## DIRECTIONS FOR THIS TASK
Reproduce every row below word for word, leaving out the pictures.

## PROVIDED DATA
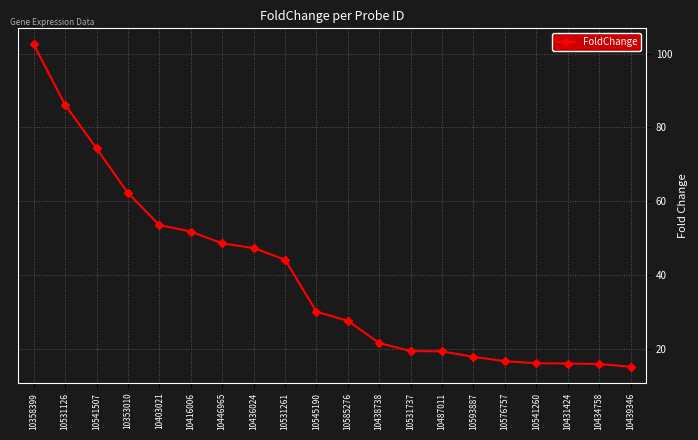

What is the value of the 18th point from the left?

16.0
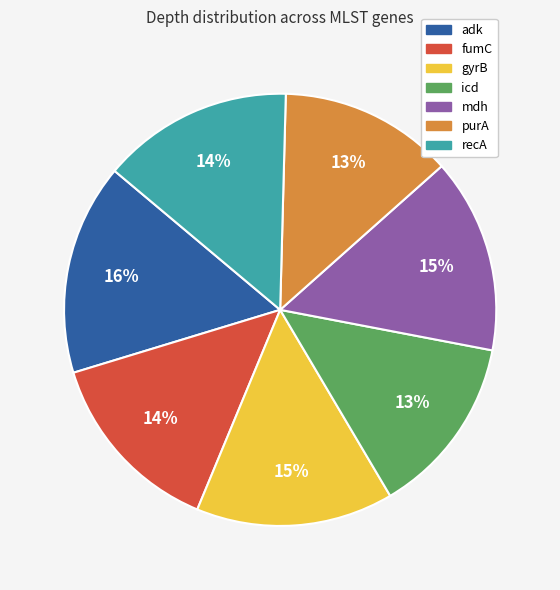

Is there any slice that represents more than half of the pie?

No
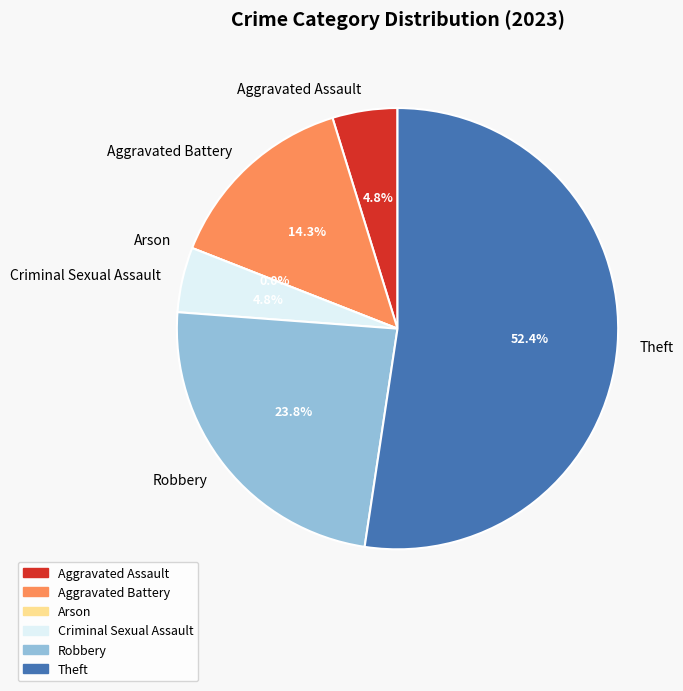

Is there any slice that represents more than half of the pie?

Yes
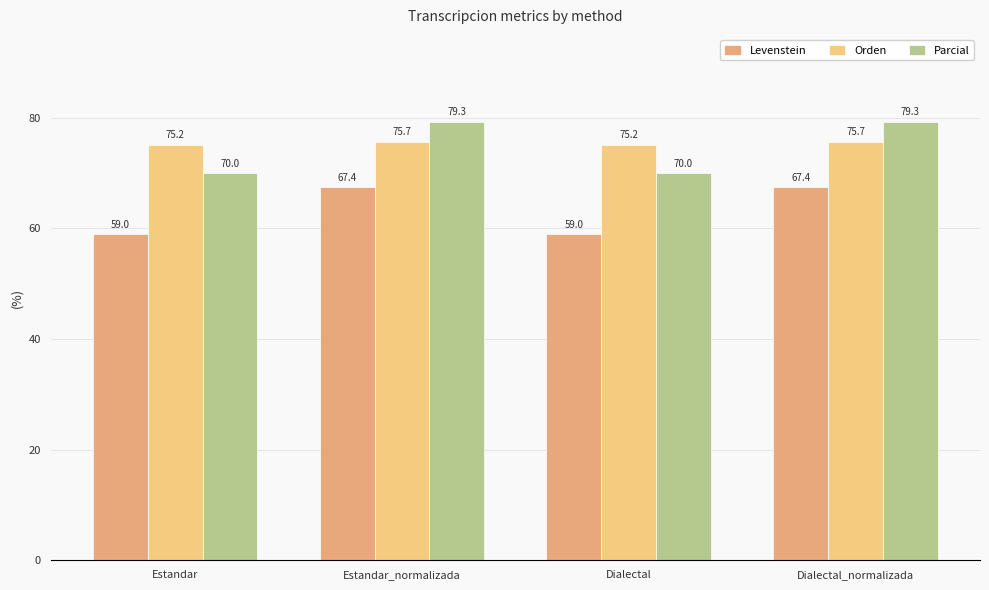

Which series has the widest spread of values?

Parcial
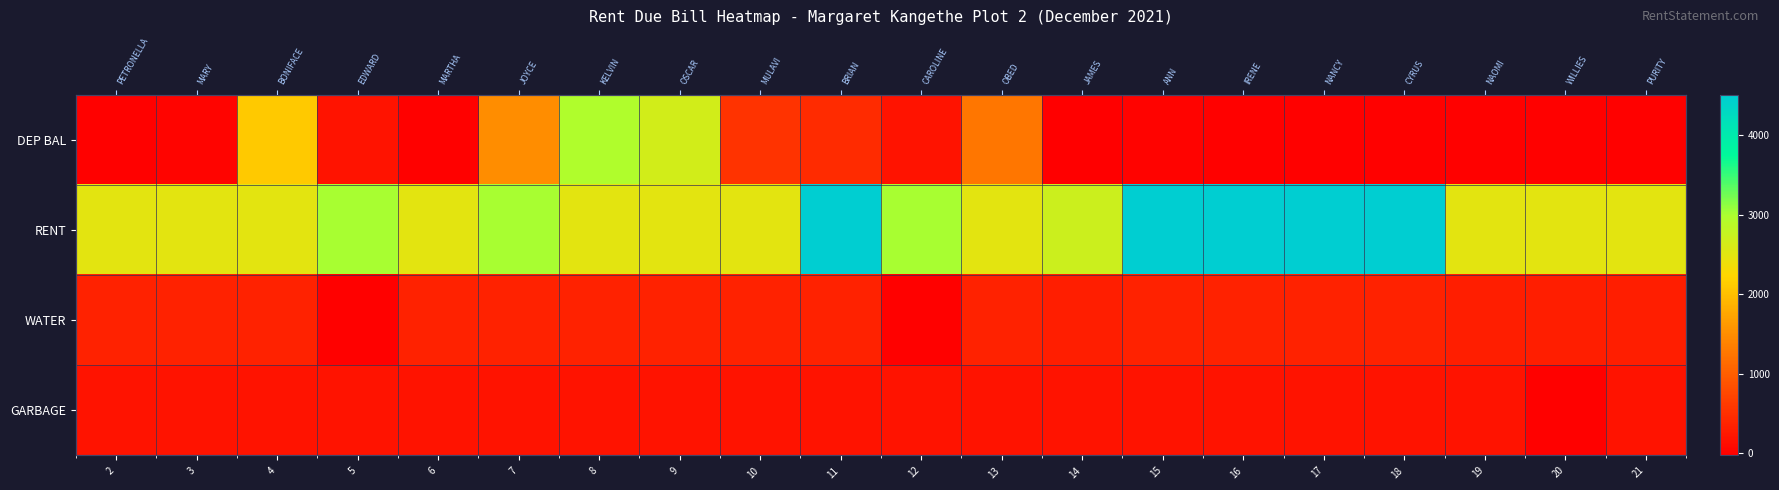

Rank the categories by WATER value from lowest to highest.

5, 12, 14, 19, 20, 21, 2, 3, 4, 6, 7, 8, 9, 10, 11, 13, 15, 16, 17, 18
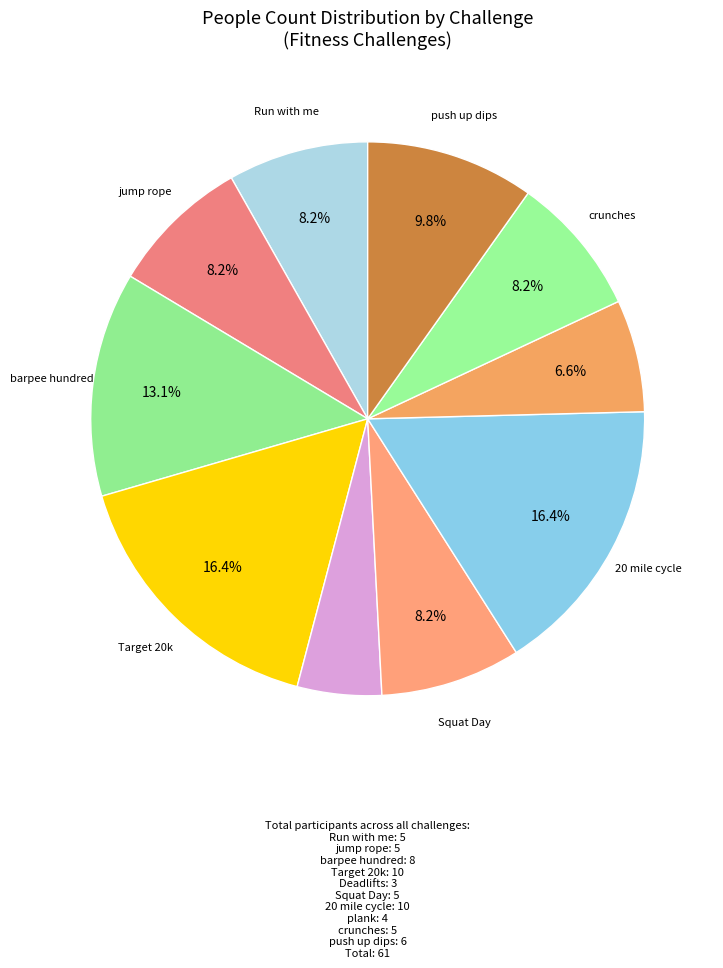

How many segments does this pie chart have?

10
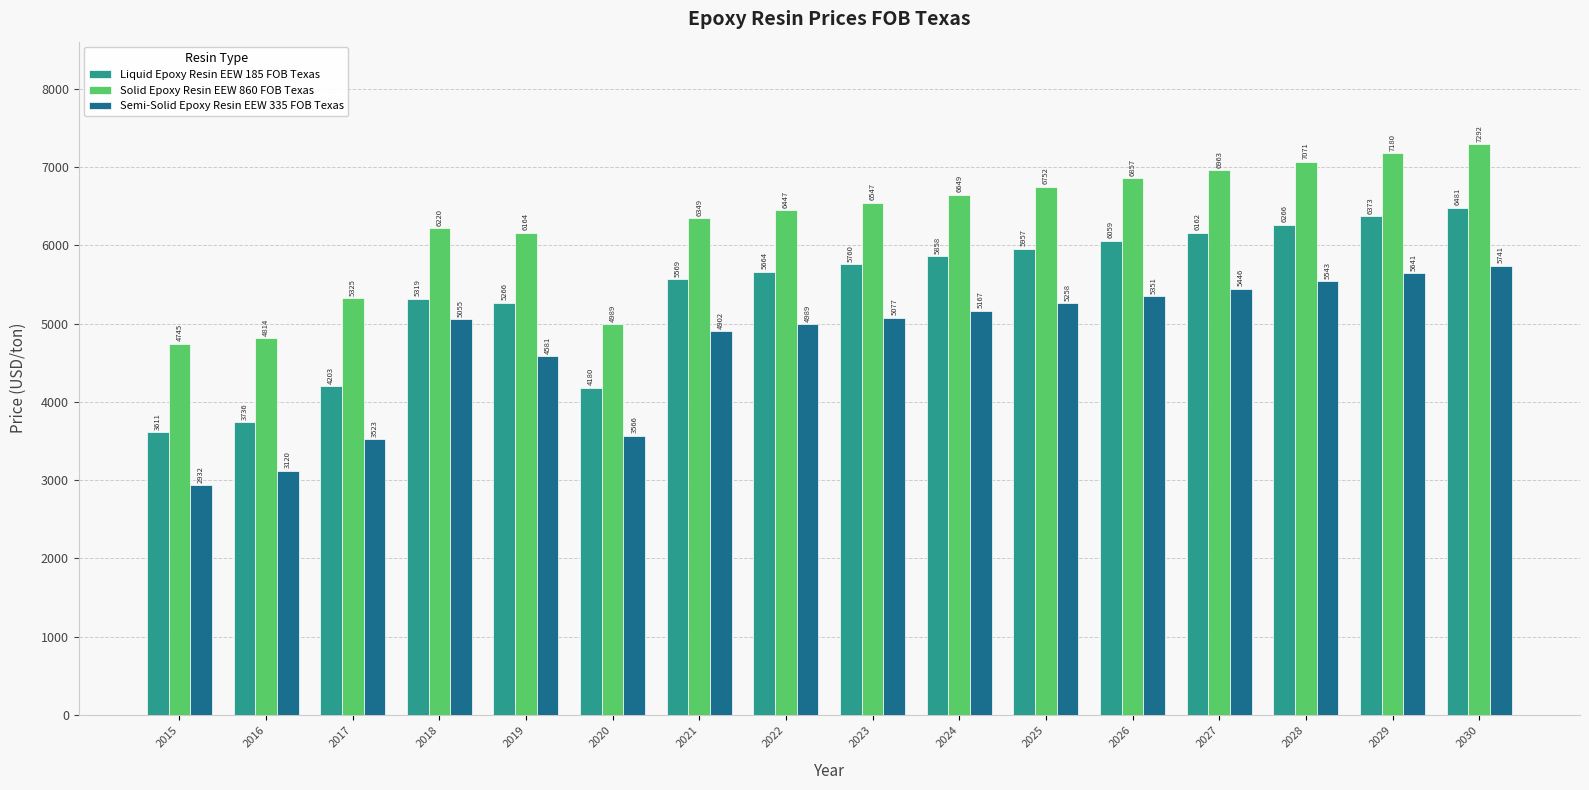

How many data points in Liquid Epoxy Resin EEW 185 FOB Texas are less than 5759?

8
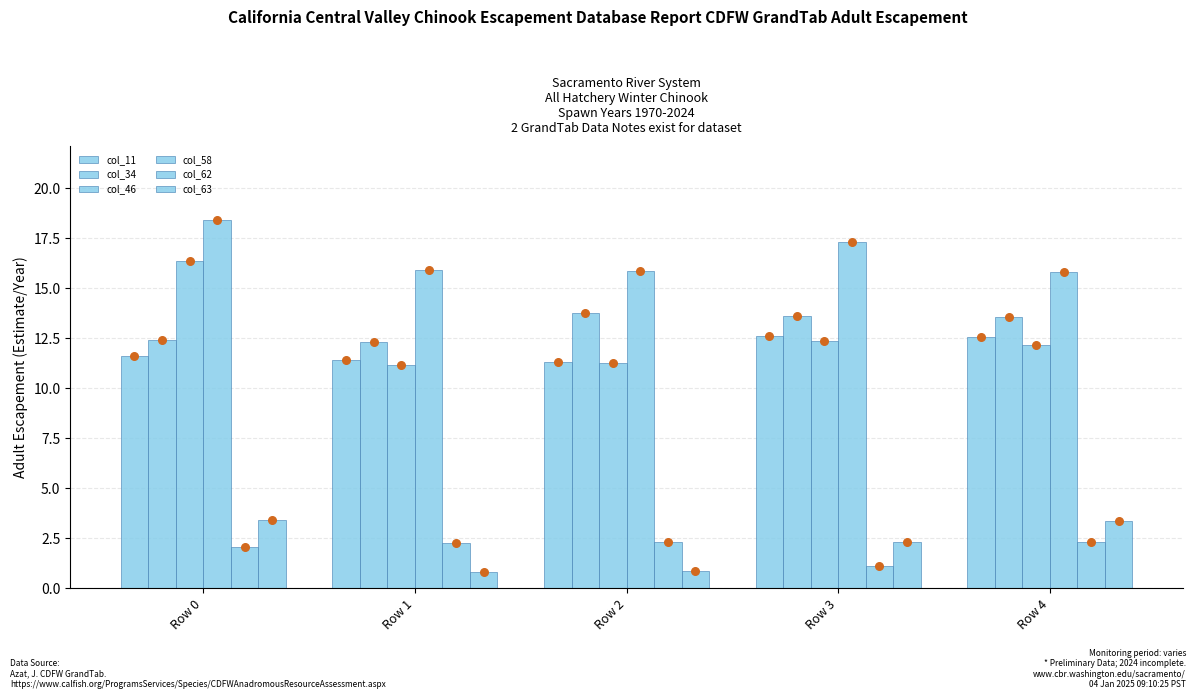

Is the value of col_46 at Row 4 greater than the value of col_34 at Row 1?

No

## TASK OUTPUT
What is the value of the 18th point from the left?

16.0

Is there any slice that represents more than half of the pie?

No

Is there any slice that represents more than half of the pie?

Yes

Which series has the widest spread of values?

Parcial

Rank the categories by WATER value from lowest to highest.

5, 12, 14, 19, 20, 21, 2, 3, 4, 6, 7, 8, 9, 10, 11, 13, 15, 16, 17, 18

How many segments does this pie chart have?

10

How many data points in Liquid Epoxy Resin EEW 185 FOB Texas are less than 5759?

8

Is the value of col_46 at Row 4 greater than the value of col_34 at Row 1?

No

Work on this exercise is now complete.